AIM: Suboptimal clinical outcome following the implantation of porcine-derived tissue matrices may be due to the method of processing the material to achieve an acellular graft and to reduce the immune response to xenogeneic epitopes. The ability to produce a porcine-based graft material that retains the structural integrity of the extracellular matrix and minimizes the potential antigenic response to the galactose-alpha(1,3)-galactose terminal disaccharide (alpha-Gal) may allow the scaffold to support regeneration of native tissue. MATERIALS & METHODS: Porcine dermal tissue was processed to remove cells and DNA, and minimize the presence of alpha-Gal via specific enzymatic cleavage. In vivo performance was evaluated by implantation into the abdominal wall of an Old World primate exisional repair model. Grafts were explanted at 0.5, 1, 3 and 6 months and assessed for cellular repopulation and vascularization, for localized immune response by presence of T cells, B cells and macrophages, and systemic immune response by anti-alpha-Gal IgG by ELISA. RESULTS: Animals tolerated implants well and exhibited no clinical signs of inflammation, laxity, hernia or visceral tissue attachment. Histological evaluation revealed marked host fibroblast repopulation and neoangiogenesis as early as 2 weeks postimplant. Cellular repopulation and maturation of vascular structures reached a plateau at 3 months. Immunological evaluation of immune cell infiltration demonstrated an early, mixed cellular inflammatory response at 2 weeks. This cellular immune response was transient and diminished to baseline levels by 3 months postimplant. CONCLUSION: The combination of a nondamaging process, successful removal of cells, and reduction of the xenogeneic alpha-Gal antigens from the porcine dermal matrix, while maintaining an intact extracellular matrix, is critical to its ability to remodel and integrate into host tissue, leading to its overall acceptance.

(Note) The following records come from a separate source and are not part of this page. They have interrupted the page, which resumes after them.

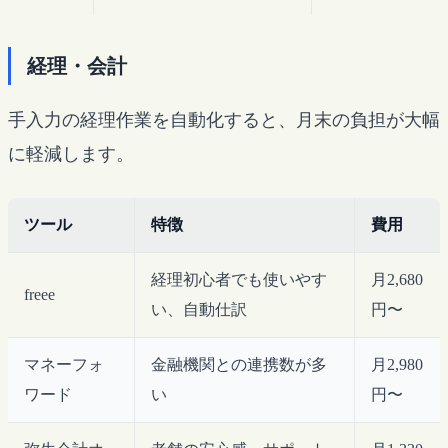
経理・会計
手入力の経理作業を自動化すると、月末の負担が大幅
に軽減します。
ツール
特徴
費用
経理初心者でも使いやす
月2,680
freee
い、自動仕訳
円〜
マネーフォ
金融機関との連携数が多
月2,980
ワード
い
円〜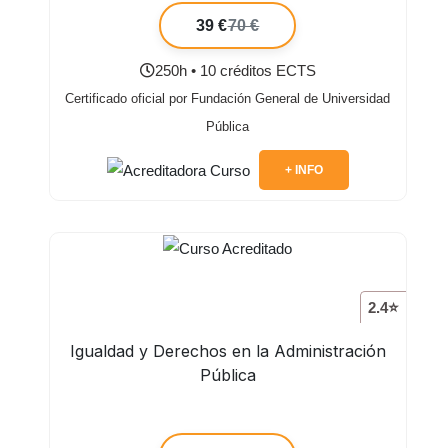
39 €
70 €
250h • 10 créditos ECTS
Certificado oficial por Fundación General de Universidad
Pública
+ INFO
2.4⭐
Igualdad y Derechos en la Administración
Pública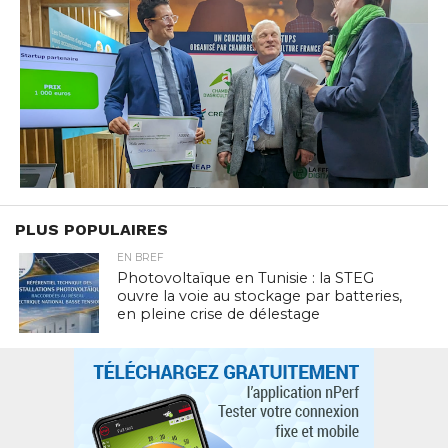
PLUS POPULAIRES
EN BREF
Photovoltaïque en Tunisie : la STEG
ouvre la voie au stockage par batteries,
en pleine crise de délestage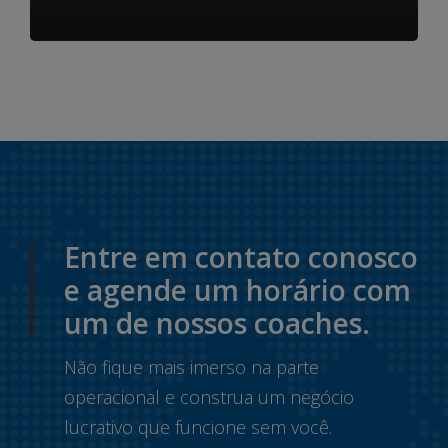
Entre em contato conosco
e agende um horário com
um de nossos coaches.
Não fique mais imerso na parte
operacional e construa um negócio
lucrativo que funcione sem você.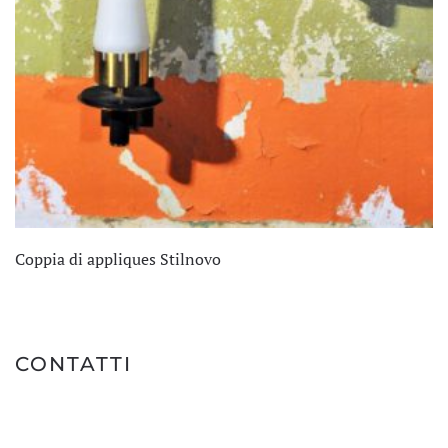
Coppia di appliques Stilnovo
CONTATTI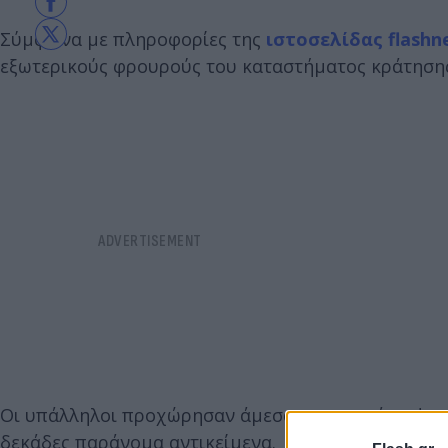
Σύμφωνα με πληροφορίες της
ιστοσελίδας flashn
εξωτερικούς φρουρούς του καταστήματος κράτησης
Οι υπάλληλοι προχώρησαν άμεσα στην κατάρριψη τ
δεκάδες παράνομα αντικείμενα.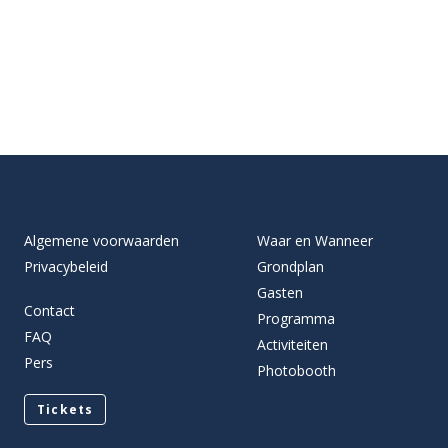
Algemene voorwaarden
Waar en Wanneer
Privacybeleid
Grondplan
Gasten
Contact
Programma
FAQ
Activiteiten
Pers
Photobooth
Tickets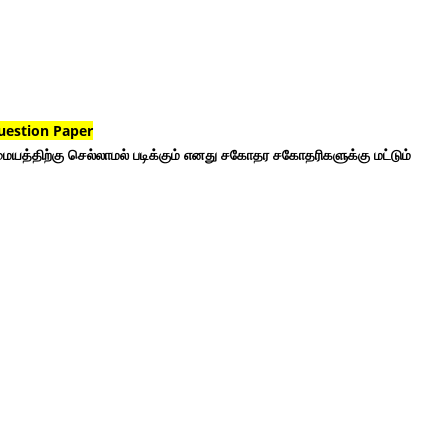
uestion Paper
ையத்திற்கு செல்லாமல் படிக்கும் எனது சகோதர சகோதரிகளுக்கு மட்டும்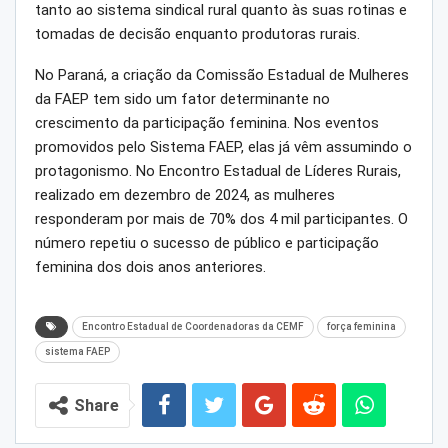
tanto ao sistema sindical rural quanto às suas rotinas e
tomadas de decisão enquanto produtoras rurais.
No Paraná, a criação da Comissão Estadual de Mulheres
da FAEP tem sido um fator determinante no
crescimento da participação feminina. Nos eventos
promovidos pelo Sistema FAEP, elas já vêm assumindo o
protagonismo. No Encontro Estadual de Líderes Rurais,
realizado em dezembro de 2024, as mulheres
responderam por mais de 70% dos 4 mil participantes. O
número repetiu o sucesso de público e participação
feminina dos dois anos anteriores.
Encontro Estadual de Coordenadoras da CEMF
força feminina
sistema FAEP
Share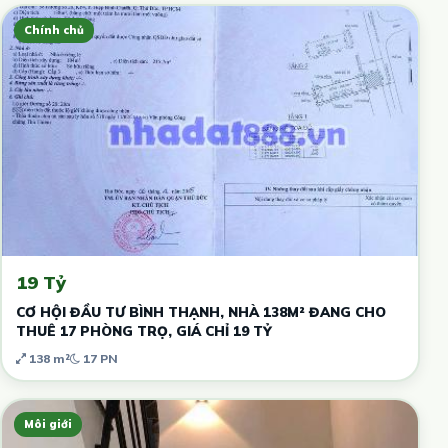
Chính chủ
19 Tỷ
CƠ HỘI ĐẦU TƯ BÌNH THẠNH, NHÀ 138M² ĐANG CHO
THUÊ 17 PHÒNG TRỌ, GIÁ CHỈ 19 TỶ
138 m²
17 PN
Môi giới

Host response to implanted porcine-derived biologic materials in a primate model of abdominal wall repair.

Three commercially available porcine-derived biologic meshes were implanted in an Old World primate abdominal wall resection repair model to compare biological outcome as a predictor of clinical efficacy. Tissues were explanted over a 6-month period and evaluated for gross pathology, wound healing strength, mesenchymal cellular repopulation, vascularity, and immune response. In vivo functional outcomes were correlated with in vitro profile for each material. Small intestinal submucosa-based implants demonstrated scar tissue formation and contraction, coincident with mesh pleating, and were characterized by immediate and significant cellular and humoral inflammatory responses. Porcine dermal-based grafts demonstrated significant graft pleating, minimal integration, and an absence of cellular repopulation and vascularization. However, a significant cellular immune response surrounded the grafts, coincident with poor initial wound healing strengths. In vivo observations for the three porcine-derived mesh products correlated with individual in vitro profiles, indicating an absence of characteristic biochemical markers and structural integrity. This correlation suggests that in vivo results observed for these mesh products are a direct consequence of specific manufacturing processes that yield modified collagen matrices. The resulting loss of biological and structural integrity elicits a foreign body response while hindering normal healing and tissue integration.